Sunday, March 13, 2011
2 a.m.
It doesn't seem that long ago that I was up at night with a new baby. Soon that baby grew up to a beautiful young woman who would not go to bed at night. When she was in high school, she would roam the house until the wee hours of the morning. As her parents, we used to constantly harp on her to just go to bed. But eventually, out of sleep deprived desperation, we would give in to sleep after saying prayers and passing out hugs and kisses. She would stay up organizing her room, or most likely finishing up a huge school assignment that she had left until the last minute. Recently we found out that she spent a lot of time on the phone talking to the boy that would eventually become her husband. When she moved out of our house, we found that we could close the house down at 10 p.m. with confidence that all the chickies were in and settled for the night. We finally caught up on our sleep.
Playing Footsie
Steve, Kelsey and I went on a daddy/mommy/daughter date last night: dinner and a movie. As we sat down in our reserved seating at the megaplex (I love reserved seating! I pretty much get my same seat every time) and settled in for a few hours of escapism, the women next to me got up and changed seats with her male companion (date? husband?). While trying not to feel offended, I leaned over to Steve and asked him if my breath or body smelled. I soon learned what her intentions were: getting a killer leg and foot message from her movie going companion. It started out with her beautifully shod feet up on his lap (her shoes were darling, and I was THIS CLOSE to leaning over and telling her so) while he slowly rubbed his fingers up and down her lower leg and ankles. "Luckeee" (cue Napoleon Dynamite's voice), I thought to myself.

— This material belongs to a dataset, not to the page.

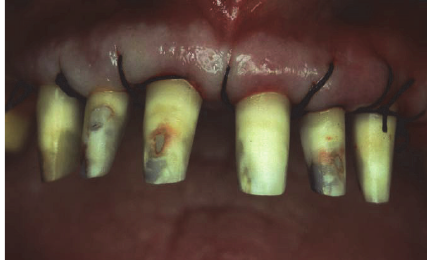
Figure 15: CT scan for evaluation of implant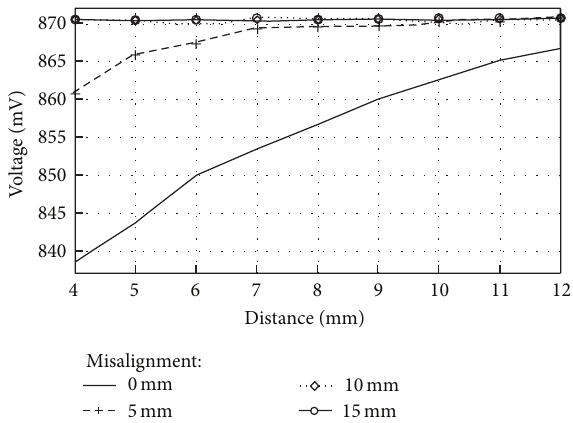
Figure 17: Misalignment between coils. Transmission medium between coils: 1mm of pork skin and 1mm of fat.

I poked my elbow into Steve and said, "Now THAT'S the way to watch a movie. " Soon the movie was going, and I focused my full attention on the storyline so that I could figure it out and lean over to whisper to Steve what I knew was going to happen next (you really do not what to go to the movies with me, I can't help that I do this). After an exhilarating two hours, the credits were rolling and the house lights came up and I noticed that my companions to the left of me were still in the same position--she with her now unshod feet up on his lap--and he was messaging her naked toes and feet. Bless his heart, he had kept this up during the entire movie! I really hope he got a great reward for his efforts...I know Steve would've if the shoe was on (or off!) the other foot.